Unfortunately, the rest of the album is next, starting with “Photograph,” which sounds more influenced by the Def Leopard song of the same name. In general, Don’t Cut Your Fabric to This Year’s Fashion is a thinly veiled conventional rock-pop album parading as something new and different. The absolute worst aspect of the album is lead singer Mark Kleupfel’s faux-emotive singing. The poor guy decided to go all out on his unfortunate lyrics in “Bleed,” an over-dramatized argument with his girlfriend and possibly his boyfriend too.

— HV

Autolux
Future Perfect
DMZ

Grade: A

Autolux is a psychedelic shoe-gaze band with heavy chunks of dark-wave flavor provided by VOX microphones. This is one of those bands that makes you want to be cooler, and the more you listen to the band’s inaugural Future Perfect, the more you realize the old maxim that being cool is a state of mind.

For Autolux, that state of mind means bucking traditional pop formula in favor of the band’s oscillating melodies. This takes a little getting used to.

The band’s computing style is its own reward as well as a good match for primary vocalist Eugene Goreshter’s lyric-by-note singing style. Broad atmospheric strokes of feedback compliment sounds ranging from sharp to fuzzy, whereby the band seems to be pioneering some new aesthetic. Song titles are also curious, including “Angry Candy,” “Robots in the Garden” and “Capital Kind of Strain.”

— HV

Chromeo
She’s In Control
Vice

Grade: B

Chromeo’s debut, She’s In Control, was released in February. The band consists of best friends Pee Thug and Dave 1, and is one more in a list of extraordinary bands coming out of Montreal, including The Unicorns and the Arcade Fire, among others.

Every song on this debut is disgustingly danceable in its early ’80s soul-funk. Midway through “You’re So Gangsta,” amid the saxophone solo, those familiar with French bands Daft Punk and Phoenix get a pang of conscience and question the originality of this particular brand of retro. It doesn’t seem to matter much though as your feet keep time to slick hip-hop beats while kitch hooks constantly snag your mind. In short, Chromeo is just too fun to over think.

— HV

Joan of Arc
Joan of Arc, Dick Cheney, Mark Twain …
Polyvinyl

Grade: A

This new album by Joan of Arc is very pleasing. The band has returned to its experimental roots, after being more toned down and traditional on their last two albums. Joan of Arc’s intelligent use of electronics and effects have resurfaced, digging their way through each track, scrambling bits and pieces in the process.

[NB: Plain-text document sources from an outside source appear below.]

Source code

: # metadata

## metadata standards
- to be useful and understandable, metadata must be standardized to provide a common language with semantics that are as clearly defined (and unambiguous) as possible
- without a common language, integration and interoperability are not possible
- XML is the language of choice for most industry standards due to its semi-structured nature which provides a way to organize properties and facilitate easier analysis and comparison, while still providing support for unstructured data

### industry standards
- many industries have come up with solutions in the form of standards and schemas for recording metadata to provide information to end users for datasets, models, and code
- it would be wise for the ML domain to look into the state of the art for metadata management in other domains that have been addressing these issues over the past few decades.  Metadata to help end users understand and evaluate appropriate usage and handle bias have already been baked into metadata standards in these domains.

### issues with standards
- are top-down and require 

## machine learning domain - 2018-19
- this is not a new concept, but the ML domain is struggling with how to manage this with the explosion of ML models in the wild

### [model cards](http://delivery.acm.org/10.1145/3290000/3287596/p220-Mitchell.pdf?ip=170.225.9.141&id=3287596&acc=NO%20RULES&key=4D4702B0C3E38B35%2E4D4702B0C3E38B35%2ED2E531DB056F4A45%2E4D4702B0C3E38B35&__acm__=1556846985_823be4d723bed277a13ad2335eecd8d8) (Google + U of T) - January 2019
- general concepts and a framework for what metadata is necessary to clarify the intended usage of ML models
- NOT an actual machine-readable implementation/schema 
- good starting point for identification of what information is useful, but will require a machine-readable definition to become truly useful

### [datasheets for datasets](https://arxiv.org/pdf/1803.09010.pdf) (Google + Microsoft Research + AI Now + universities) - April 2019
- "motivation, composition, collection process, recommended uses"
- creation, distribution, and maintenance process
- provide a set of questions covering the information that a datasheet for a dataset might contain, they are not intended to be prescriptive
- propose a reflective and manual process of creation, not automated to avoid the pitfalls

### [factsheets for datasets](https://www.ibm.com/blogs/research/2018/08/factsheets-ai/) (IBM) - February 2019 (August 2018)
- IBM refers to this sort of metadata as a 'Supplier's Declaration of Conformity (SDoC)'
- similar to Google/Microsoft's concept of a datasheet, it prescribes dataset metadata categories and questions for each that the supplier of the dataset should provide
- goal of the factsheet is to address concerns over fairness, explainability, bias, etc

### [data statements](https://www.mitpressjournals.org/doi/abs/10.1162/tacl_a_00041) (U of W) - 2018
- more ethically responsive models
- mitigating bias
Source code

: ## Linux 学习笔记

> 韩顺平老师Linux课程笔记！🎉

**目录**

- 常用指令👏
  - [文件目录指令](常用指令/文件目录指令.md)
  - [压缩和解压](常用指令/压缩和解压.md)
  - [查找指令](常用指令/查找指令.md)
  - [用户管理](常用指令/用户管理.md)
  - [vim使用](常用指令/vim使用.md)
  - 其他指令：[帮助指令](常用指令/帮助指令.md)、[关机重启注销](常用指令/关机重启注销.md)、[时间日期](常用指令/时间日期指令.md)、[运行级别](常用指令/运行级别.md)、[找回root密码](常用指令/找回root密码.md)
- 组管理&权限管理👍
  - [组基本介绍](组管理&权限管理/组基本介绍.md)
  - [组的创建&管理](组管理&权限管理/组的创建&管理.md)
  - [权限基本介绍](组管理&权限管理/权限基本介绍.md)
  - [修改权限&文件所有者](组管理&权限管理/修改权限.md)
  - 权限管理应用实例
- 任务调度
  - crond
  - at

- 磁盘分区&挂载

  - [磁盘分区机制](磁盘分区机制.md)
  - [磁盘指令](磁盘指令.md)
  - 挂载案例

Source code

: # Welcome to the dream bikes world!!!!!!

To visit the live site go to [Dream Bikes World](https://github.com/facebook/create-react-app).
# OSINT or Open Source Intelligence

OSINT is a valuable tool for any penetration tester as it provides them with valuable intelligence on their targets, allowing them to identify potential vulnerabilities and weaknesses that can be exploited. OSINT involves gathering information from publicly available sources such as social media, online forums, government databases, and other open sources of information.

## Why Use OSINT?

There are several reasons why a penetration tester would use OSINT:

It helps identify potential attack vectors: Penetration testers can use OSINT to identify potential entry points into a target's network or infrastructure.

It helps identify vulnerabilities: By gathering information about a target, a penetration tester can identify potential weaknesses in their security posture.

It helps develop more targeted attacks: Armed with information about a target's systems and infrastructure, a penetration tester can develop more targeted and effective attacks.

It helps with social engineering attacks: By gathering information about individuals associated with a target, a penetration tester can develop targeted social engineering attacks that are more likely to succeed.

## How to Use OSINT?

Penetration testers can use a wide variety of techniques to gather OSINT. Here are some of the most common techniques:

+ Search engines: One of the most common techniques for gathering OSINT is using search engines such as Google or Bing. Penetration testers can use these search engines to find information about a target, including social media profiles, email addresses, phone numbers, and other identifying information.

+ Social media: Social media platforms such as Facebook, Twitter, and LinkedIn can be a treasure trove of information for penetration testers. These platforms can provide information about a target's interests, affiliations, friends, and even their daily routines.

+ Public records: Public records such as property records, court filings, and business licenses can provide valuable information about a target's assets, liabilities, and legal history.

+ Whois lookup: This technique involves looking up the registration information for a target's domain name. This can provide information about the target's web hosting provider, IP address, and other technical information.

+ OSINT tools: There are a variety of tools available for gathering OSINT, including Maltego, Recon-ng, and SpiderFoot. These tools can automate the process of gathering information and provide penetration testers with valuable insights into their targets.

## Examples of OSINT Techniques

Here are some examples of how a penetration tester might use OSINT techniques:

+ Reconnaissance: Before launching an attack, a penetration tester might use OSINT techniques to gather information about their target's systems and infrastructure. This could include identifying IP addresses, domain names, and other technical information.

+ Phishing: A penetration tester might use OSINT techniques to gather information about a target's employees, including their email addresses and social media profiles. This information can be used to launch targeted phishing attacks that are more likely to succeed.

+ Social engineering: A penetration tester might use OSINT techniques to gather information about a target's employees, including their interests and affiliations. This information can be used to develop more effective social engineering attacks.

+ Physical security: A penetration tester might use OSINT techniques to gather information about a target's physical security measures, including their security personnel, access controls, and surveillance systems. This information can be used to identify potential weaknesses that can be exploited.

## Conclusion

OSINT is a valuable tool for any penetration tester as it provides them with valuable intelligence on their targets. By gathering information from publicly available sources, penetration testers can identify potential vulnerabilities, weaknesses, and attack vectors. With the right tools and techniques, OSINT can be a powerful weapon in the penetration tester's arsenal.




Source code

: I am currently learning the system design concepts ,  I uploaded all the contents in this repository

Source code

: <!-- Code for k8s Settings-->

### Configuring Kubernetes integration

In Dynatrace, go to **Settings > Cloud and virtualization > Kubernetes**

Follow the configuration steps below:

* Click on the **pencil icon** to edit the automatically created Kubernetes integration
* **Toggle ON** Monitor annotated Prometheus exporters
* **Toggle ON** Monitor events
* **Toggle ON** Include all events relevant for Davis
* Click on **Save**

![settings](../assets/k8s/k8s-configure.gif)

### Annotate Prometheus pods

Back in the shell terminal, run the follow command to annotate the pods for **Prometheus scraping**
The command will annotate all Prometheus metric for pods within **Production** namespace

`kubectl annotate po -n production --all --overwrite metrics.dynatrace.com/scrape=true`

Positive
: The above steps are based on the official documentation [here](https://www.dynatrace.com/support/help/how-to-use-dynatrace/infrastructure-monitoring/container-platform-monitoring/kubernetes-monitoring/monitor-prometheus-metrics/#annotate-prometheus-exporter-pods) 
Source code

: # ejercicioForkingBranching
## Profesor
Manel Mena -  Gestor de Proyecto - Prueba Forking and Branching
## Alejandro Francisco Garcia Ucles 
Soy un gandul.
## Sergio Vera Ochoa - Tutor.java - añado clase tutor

Most of the songs seem a little on the dark side, much like their last album In Rape Fantasy and Terror Sex We Trust, in which they subliminally (or not so subliminally) incorporate political overtones into the songs.

— Lance Craig

Travis
Singles
Independent/Epic

Grade: B+

After almost a decade, four albums and more than a dozen Top 10 UK hits, Travis unleashes its own hits collection. With the release of Good Feeling in 1997, Travis was immediately grouped with bands such as Radiohead and Coldplay in the Brit-pop genre. The band’s three subsequent albums showcased a pattern of evolving development, which added to the band’s already distinct musical niche. For fans not familiar with the lads Singles encompasses the band’s career so far from the guitar-driven “U16 Girls” to the dreamy melody of “Flowers in the Sun” to the pop-perfection of “Why Does it Always Rain on Me?” This is definitely a compilation worth checking out.

— Pablo Saldana

IQU
Sun Q
Sonic Boom

Grade: C+

IQU’s latest album offers a cohesion of pop sensibilities that include electro-clash, electro-punk and even the less bling-bling side of hip-hop. Sun Q is not some three-headed monster trying to pander to the big markets, but rather a giddier form of electronica. “Under the Cherry Blossom” is somewhere between epic and cerebral elevator music crossbreed with club ambiance. “Dirty Boy” is simply fun in a similar way to Air’s “Sexy Boy.” Other songs in Sun Q are captivating, including “Dr. Caligari.”

In general, however, the second half is too neutral, if not naval-gazing. Cerebral electro-clash music doesn’t have to follow the same bratty formula as Prodigy, for example, but the energy from the first half of Sun Q leaves us wanting more than we get.